The Japanese mother-in-law of a Filipino in Tokyo is trying to let her house and sell her furniture — too late. The peak of the prices has passed; everyone is trying to get out of Tokyo now and to get rid of household possessions. Only kitchen utensils and bedclothes continue to rise in value, when they can be found at all. But she keeps waiting, delaying, postponing the date of her family’s evacuation from the capital. She believes firmly that if only she waits, delays, and postpones long enough someone will pay her a fabulous price for her old piano.

She should be told that food, particularly sugar, is the only commodity that bring fortunes in the black market these days. Vargas told me today that he had been approached recently by one of our interpreters with a strange proposition. There were some 100 sacks of black-market sugar to be had somewhere and a group of rich Japanese were eager to buy the lot. But due to government restrictions they could not withdraw the required amount from their banks. The proposition was that Vargas should advance the sum (more than half a million) to be repaid within a few days, presumably after sugar had been disposed of in small lots. What he was supposed to get out of it, Vargas did not bother to find out.

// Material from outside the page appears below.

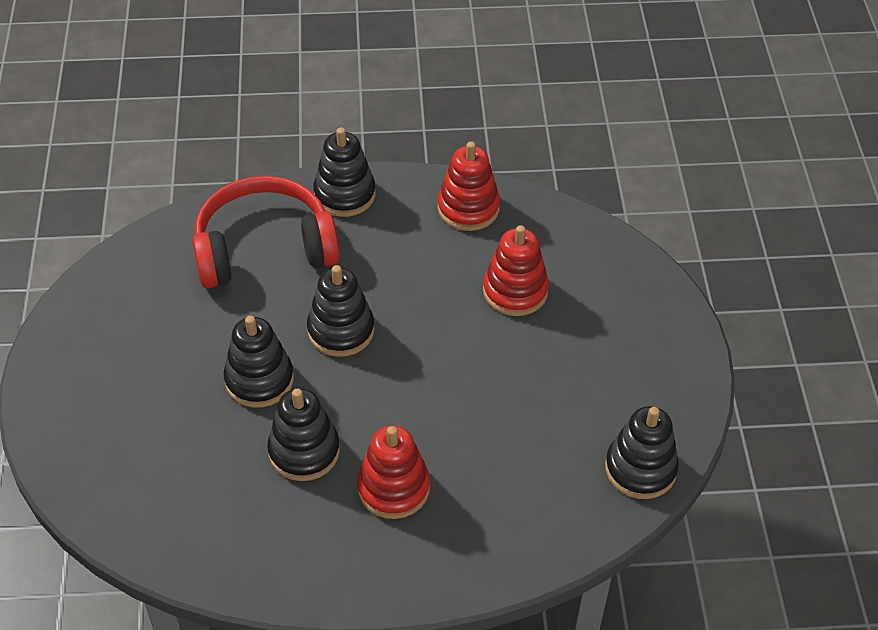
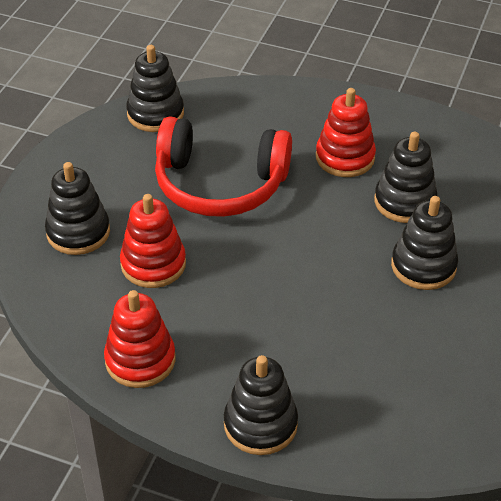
camera: 155 degrees left, 5 degrees down
red headphones [192,176,340,288] -> red headphones moved to [155,117,292,217]
black stacking toy [307,265,374,357] -> black stacking toy moved to [45,162,110,255]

At any rate, he remarked, the Japanese tycoons were going to almost any lengths to get their frozen assets out of the banks. Some, he had heard, applied for permission to withdraw heavy sums on the excuse that the money would be spent on constructing or expanding plants needed for the war effort. Once permission was granted however, the money was hoarded. “There’s a lot of fooling around,” Vargas concluded. “But they are only fooling themselves.”